▶ _Material provided_
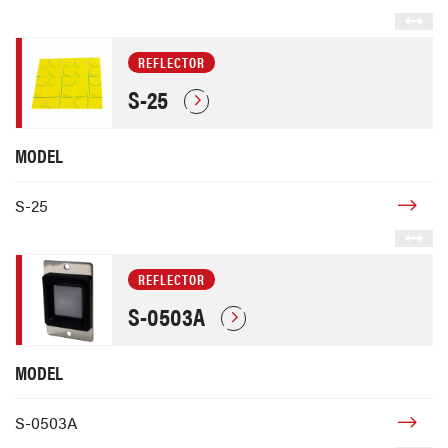
REFLECTOR
S-25
MODEL
S-25
REFLECTOR
S-0503A
MODEL
S-0503A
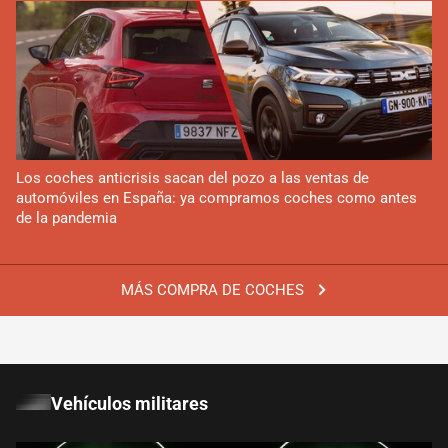
Los coches anticrisis sacan del pozo a las ventas de
automóviles en España: ya compramos coches como antes
de la pandemia
MÁS COMPRA DE COCHES
Vehículos militares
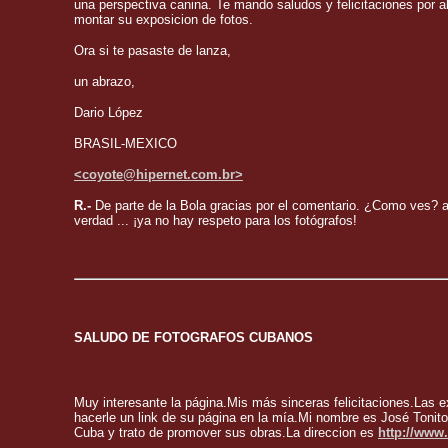
una perspectiva canina. Te mando saludos y felicitaciones por ab
montar su exposicion de fotos.
Ora si te pasaste de lanza,
un abrazo,
Dario López
BRASIL-MEXICO
<coyote@hipernet.com.br>
R.-
De parte de la Bola gracias por el comentario. ¿Como ves? 
verdad ... ¡ya no hay respeto para los fotógrafos!
SALUDO DE FOTOGRAFOS CUBANOS
Muy interesante la página.Mis más sinceras felicitaciones.Las 
hacerle un link de su página en la mía.Mi nombre es José Tonito
Cuba y trato de promover sus obras.La direccion es
http://www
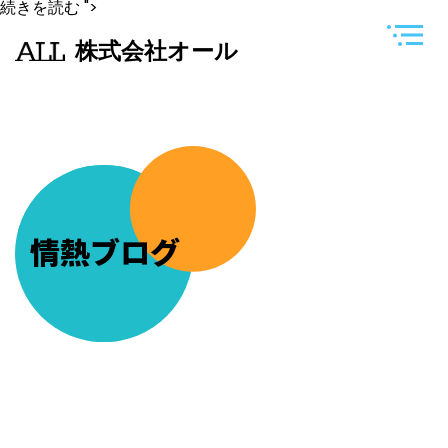
毎
続きを読む
">
月
恒
株式会社オール
例
の
フ
ラ
ン
チ
ャ
イ
ズ
専
用
独
情熱ブログ
自
サ
イ
ト
勉
強
会
を
今
月
も
開
催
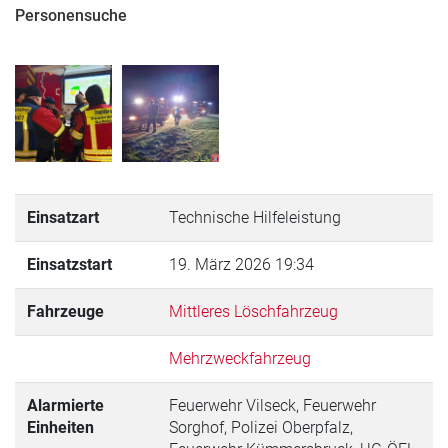
Personensuche
Einsatzart
Technische Hilfeleistung
Einsatzstart
19. März 2026 19:34
Fahrzeuge
Mittleres Löschfahrzeug
Mehrzweckfahrzeug
Alarmierte
Feuerwehr Vilseck, Feuerwehr
Einheiten
Sorghof, Polizei Oberpfalz,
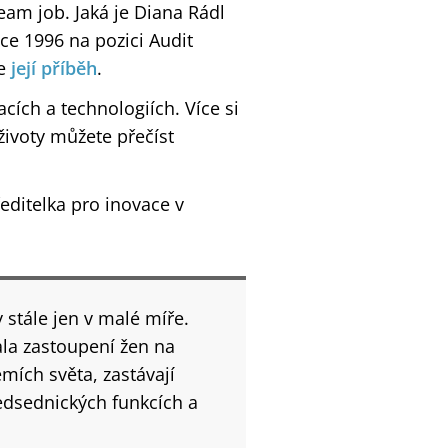
eam job. Jaká je Diana Rádl
oce 1996 na pozici Audit
te
její příběh
.
cích a technologiích. Více si
životy můžete přečíst
ředitelka pro inovace v
 stále jen v malé míře.
ala zastoupení žen na
mích světa, zastávají
ředsednických funkcích a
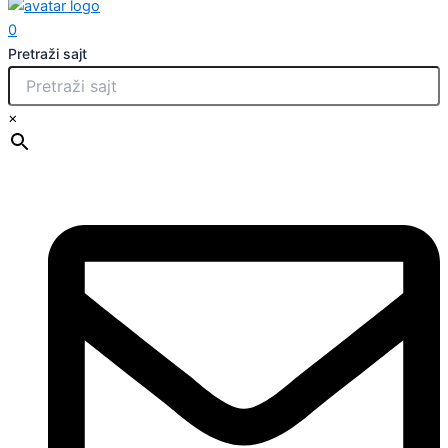
0
Pretraži sajt
×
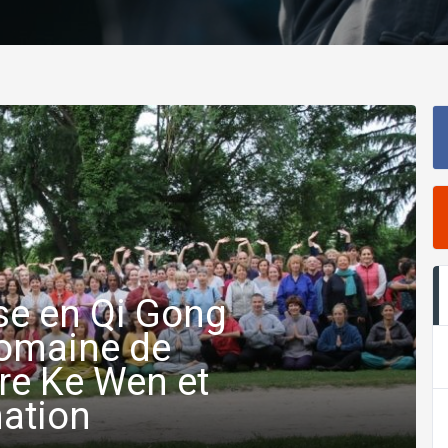
se en Qi Gong
domaine de
re Ke Wen et
ation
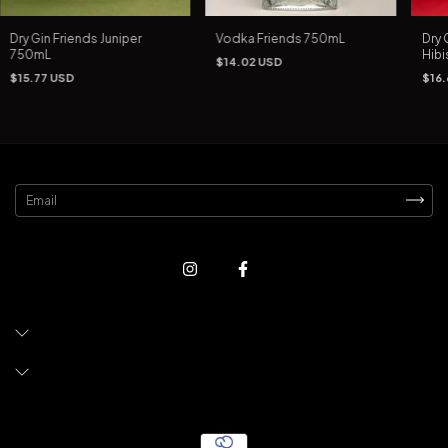
Dry Gin Friends Juniper
Vodka Friends 750mL
Dry 
750mL
Hib
$14.02 USD
$15.77 USD
$16.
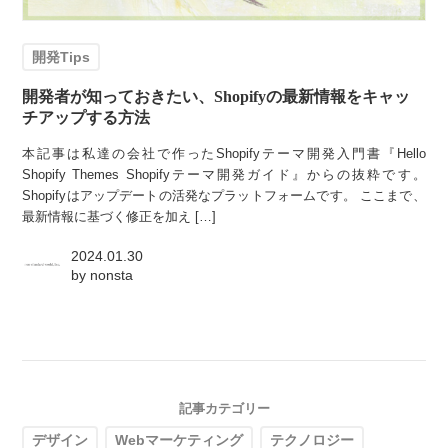
開発Tips
開発者が知っておきたい、Shopifyの最新情報をキャッ
チアップする方法
本記事は私達の会社で作ったShopifyテーマ開発入門書『Hello
Shopify Themes Shopifyテーマ開発ガイド』からの抜粋です。
Shopifyはアップデートの活発なプラットフォームです。 ここまで、
最新情報に基づく修正を加え […]
2024.01.30
by
nonsta
記事カテゴリー
デザイン
Webマーケティング
テクノロジー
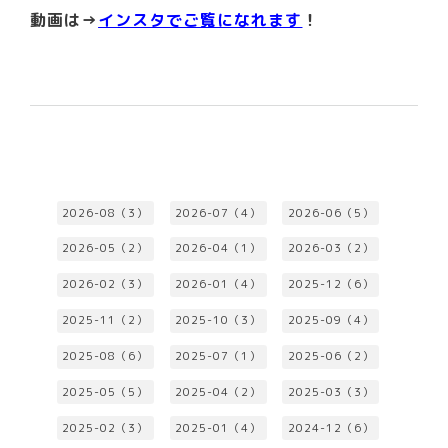
動画は→
インスタでご覧になれます
！
2026-08（3）
2026-07（4）
2026-06（5）
2026-05（2）
2026-04（1）
2026-03（2）
2026-02（3）
2026-01（4）
2025-12（6）
2025-11（2）
2025-10（3）
2025-09（4）
2025-08（6）
2025-07（1）
2025-06（2）
2025-05（5）
2025-04（2）
2025-03（3）
2025-02（3）
2025-01（4）
2024-12（6）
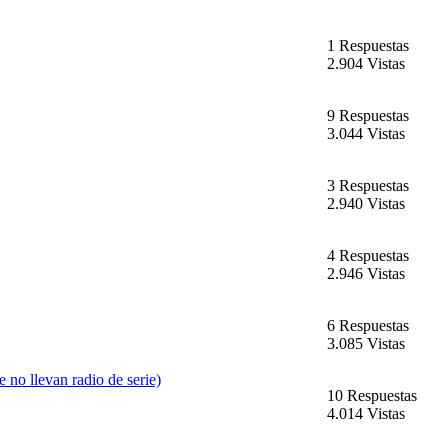
1 Respuestas
2.904 Vistas
9 Respuestas
3.044 Vistas
3 Respuestas
2.940 Vistas
4 Respuestas
2.946 Vistas
6 Respuestas
3.085 Vistas
 no llevan radio de serie)
10 Respuestas
4.014 Vistas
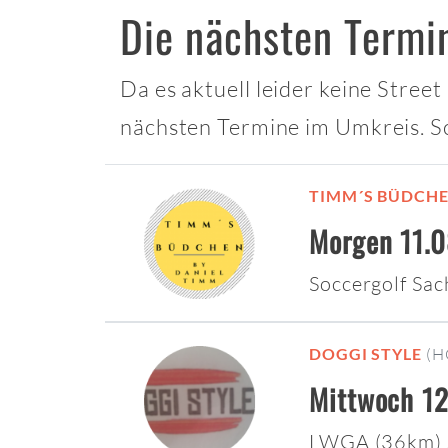
Die nächsten Termi
Da es aktuell leider keine Stree
nächsten Termine im Umkreis. S
TIMM´S BÜDCH
Morgen 11.0
Soccergolf Sa
DOGGI STYLE
(H
Mittwoch 12
LWGA (36km)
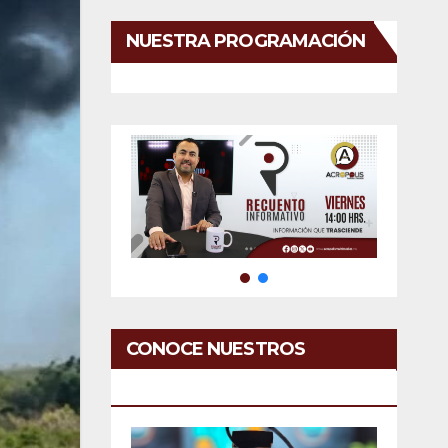
NUESTRA PROGRAMACIÓN
CONOCE NUESTROS
SERVICIOS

▶ _What to work on_
Each line above that carries the string "Friends" has to be returned.

▶ _Solved exercise_
Dry Gin Friends Juniper
Vodka Friends 750mL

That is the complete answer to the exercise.